Libretime: Set CORS URLs in web installer

Created on 13 Nov 2019  路  14Comments  路  Source: LibreTime/libretime

The CORS Urls setting is required when running LT behind a proxy (Containerisation is a common use case). The only documentation currently is here, but it only contains one line:

The Allowed CORS URLs is intended to deal with situations where you want a remote site with a different domain to access the API.

This should be elaborated on and highlight proxy use-cases. Maybe a "Common Setups" section in the Getting Started section, or Tutorials.

3.0-release-blocker bug installer

All 14 comments

Hi @paddatrapper!
I agree, I had the same problem when installing LT behind haproxy.
If you have a bit of time why no try to submit a PR for the documentation? I will be happy to help you to review this PR.

Hello.
I think this is important, as it makes LibreTime unusable on most browsers, unless you can find this issues on GitHub and apply the configuration.
This from https://github.com/LibreTime/libretime/issues/822#issuecomment-546609291 worked for me (replacing domain and subdomain with the real ones, of course)

https://sub.domain.org
http:/sub.domain.org
http://sub
http://localhost
https://sub
https://localhost

But i'm not really sure why, and what is the relation with the proxy.
In my case LibreTime is installed in a Docker container, behind an Nginx reverse proxy.

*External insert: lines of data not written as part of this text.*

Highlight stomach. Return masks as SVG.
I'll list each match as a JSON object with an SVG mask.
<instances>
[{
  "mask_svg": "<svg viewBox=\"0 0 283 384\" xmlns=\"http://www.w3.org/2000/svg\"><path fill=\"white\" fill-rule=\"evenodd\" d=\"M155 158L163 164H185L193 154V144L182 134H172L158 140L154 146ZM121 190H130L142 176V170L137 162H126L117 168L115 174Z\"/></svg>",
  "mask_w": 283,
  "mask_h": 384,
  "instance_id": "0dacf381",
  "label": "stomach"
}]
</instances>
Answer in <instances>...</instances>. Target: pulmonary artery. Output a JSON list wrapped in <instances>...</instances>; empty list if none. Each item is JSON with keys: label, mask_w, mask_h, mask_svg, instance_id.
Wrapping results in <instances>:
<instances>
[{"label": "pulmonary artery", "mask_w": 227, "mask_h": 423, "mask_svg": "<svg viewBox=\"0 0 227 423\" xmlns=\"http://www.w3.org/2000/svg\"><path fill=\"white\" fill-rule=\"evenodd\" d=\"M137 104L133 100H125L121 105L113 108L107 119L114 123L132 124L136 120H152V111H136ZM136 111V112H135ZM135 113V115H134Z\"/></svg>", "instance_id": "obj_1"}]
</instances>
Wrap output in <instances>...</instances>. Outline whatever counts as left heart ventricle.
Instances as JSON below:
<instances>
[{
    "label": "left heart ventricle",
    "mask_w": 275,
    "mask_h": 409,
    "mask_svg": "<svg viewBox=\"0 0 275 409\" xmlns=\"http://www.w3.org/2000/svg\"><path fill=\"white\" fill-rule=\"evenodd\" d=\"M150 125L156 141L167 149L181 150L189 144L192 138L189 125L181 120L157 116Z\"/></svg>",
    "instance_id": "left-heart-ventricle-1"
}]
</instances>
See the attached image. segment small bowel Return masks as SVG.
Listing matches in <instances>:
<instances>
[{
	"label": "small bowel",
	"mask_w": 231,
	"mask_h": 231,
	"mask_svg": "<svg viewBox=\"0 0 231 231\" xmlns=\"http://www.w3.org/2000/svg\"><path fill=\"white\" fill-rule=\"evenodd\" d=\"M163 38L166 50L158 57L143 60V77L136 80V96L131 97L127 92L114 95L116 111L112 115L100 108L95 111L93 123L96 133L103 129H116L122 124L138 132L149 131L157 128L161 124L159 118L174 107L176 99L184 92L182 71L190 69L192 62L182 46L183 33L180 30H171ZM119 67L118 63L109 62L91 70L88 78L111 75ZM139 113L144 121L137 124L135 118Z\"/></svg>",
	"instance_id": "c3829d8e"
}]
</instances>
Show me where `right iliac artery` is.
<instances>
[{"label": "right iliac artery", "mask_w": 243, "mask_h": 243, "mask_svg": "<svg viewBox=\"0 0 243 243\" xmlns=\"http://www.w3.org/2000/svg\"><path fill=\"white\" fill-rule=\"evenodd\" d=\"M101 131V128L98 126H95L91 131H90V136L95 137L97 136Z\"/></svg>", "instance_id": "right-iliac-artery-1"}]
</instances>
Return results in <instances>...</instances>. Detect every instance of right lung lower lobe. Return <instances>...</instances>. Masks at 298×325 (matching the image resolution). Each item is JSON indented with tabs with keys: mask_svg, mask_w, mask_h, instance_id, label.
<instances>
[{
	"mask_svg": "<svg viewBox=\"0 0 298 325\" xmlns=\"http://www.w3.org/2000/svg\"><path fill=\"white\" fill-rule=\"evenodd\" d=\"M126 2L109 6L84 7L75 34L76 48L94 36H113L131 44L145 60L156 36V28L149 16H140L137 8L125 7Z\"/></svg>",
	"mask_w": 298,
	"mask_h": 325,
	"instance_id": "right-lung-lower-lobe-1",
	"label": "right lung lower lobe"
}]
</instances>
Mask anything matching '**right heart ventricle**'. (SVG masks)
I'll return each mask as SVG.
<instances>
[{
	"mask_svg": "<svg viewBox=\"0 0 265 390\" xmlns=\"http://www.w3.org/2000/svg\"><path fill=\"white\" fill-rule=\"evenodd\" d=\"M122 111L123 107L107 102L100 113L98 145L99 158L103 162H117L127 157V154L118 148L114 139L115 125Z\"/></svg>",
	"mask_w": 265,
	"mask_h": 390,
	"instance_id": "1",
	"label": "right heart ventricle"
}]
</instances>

May be you can explain why this is necessary so we can document it?
Thanks

Also, it's not clear to me if this can be configured in airtime.conf (or any other config file) rather than in the user interface

So preferences are accessed from the Database in airtime_mvc/application/models/Preferences.php. The CORS settings are stored there. The config file values are read/manipulated from airtime_mvc/application/configs/conf.php. There seems to be no relation between the two, so it would seem that it cannot be configured from anywhere outside of the UI

But i'm not really sure why, and what is the relation with the proxy.

Cross-Origin Resource Sharing (CORS) is a mechanism that uses additional HTTP headers to tell browsers to give a web application running at one origin, access to selected resources from a different origin. More information is here - https://developer.mozilla.org/en-US/docs/Web/HTTP/CORS

Please review #938 and let me know if that is clearer

Hi @paddatrapper !

938 looks good to me but I believe that there is a workaround that may have it's place in the documentation.

On a remote installation (behind a reverse proxy), there is no way to login for the first time (unless you do some ssh tunneling and login on http://localhost). So in those cases, it is still possible to disable momentarily CORS checks by commenting the following line:

//Don't allow CORS from other domains to prevent XSS.
throw new Zend_Controller_Action_Exception('Forbidden', 403);

in the file CORSHelper.php.

Then we should definitely add the CORS to the config file instead of in the DB... Let me see what I can do

Maybe it would make sense to add a page to the web-based installer so that people can add their CORS URLs database before they get to the login. Is this something we are going to automatically detect or is it something that they will need to enter. I can see the utility of having this edited via the web interface after LibreTime is installed but we definitely need to handle the situation where they are just installing it and need to enter the information.

This could be detected, depending on what headers are passed through the proxy, but may be more reliable to ask the user to enter them.

Agree @paddatrapper, it seems to me that there are too much reverse proxy scenario and tools to try to detect it. Also users who are in this case are clearly aware of it and know how to setup their CORS URL.

Maybe showing a form if a question like "Are you installing LibreTime behind a reverse proxy" is ticked is the way to go (to not scare other users about complicated setup configurations)...

Maybe showing a form if a question like "Are you installing LibreTime behind a reverse proxy" is ticked is the way to go (to not scare other users about complicated setup configurations)...

Good idea. I think this is definitely the way to go

Ran into this again today. Preventing log-in the first time makes LibreTime completely unusable behind a proxy at the moment without the workaround

Ok yeah let's make this a priority again. I can hopefully work on it but not sure how much coding time I'll be able to do.